▶ _Task goal_
Locate each line in the entries below that contains the string "images", and copy those lines. Case counts.

▶ _The records_
★ ★ ★
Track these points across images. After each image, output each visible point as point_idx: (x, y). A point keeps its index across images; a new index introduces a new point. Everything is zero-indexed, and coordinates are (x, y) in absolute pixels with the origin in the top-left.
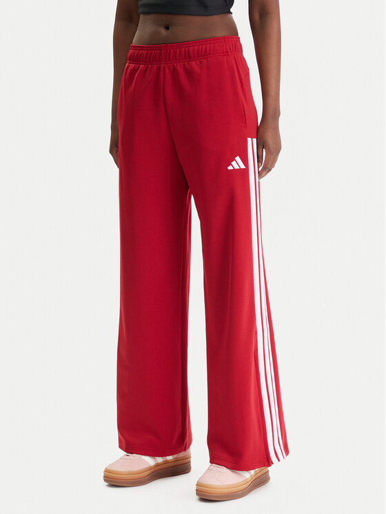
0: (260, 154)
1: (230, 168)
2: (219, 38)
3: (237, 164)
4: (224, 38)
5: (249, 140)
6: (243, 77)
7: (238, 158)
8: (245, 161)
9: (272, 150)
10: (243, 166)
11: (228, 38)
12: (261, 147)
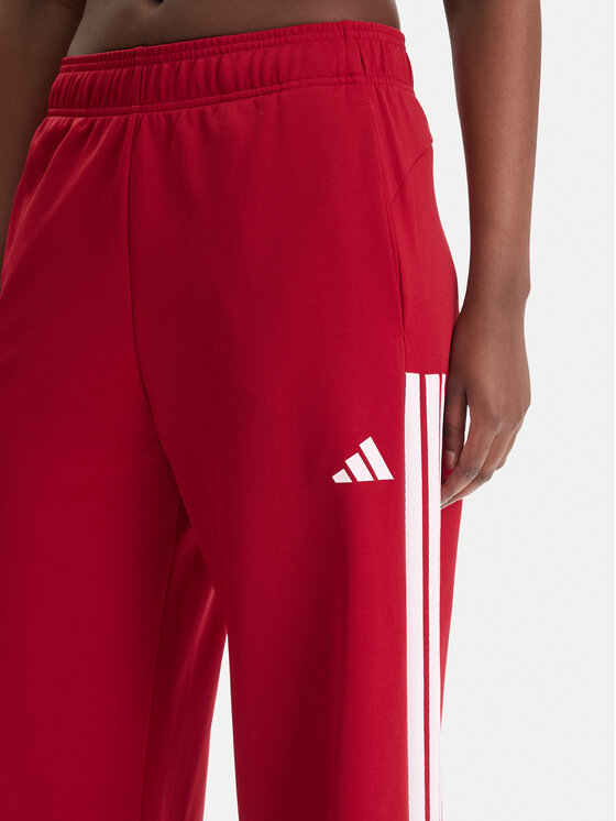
0: (455, 422)
1: (340, 477)
2: (323, 28)
3: (365, 464)
4: (343, 27)
5: (412, 380)
6: (406, 162)
7: (368, 446)
8: (394, 457)
9: (494, 411)
10: (384, 473)
11: (358, 27)
12: (458, 400)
★ ★ ★
▶ _Written answer_
Track these points across images. After each image, output each visible point as point_idx: (x, y). A point keeps its index across images; a new index introduces a new point. Everything is zero-indexed, and coordinates are (x, y) in absolute pixels with the origin in the top-left.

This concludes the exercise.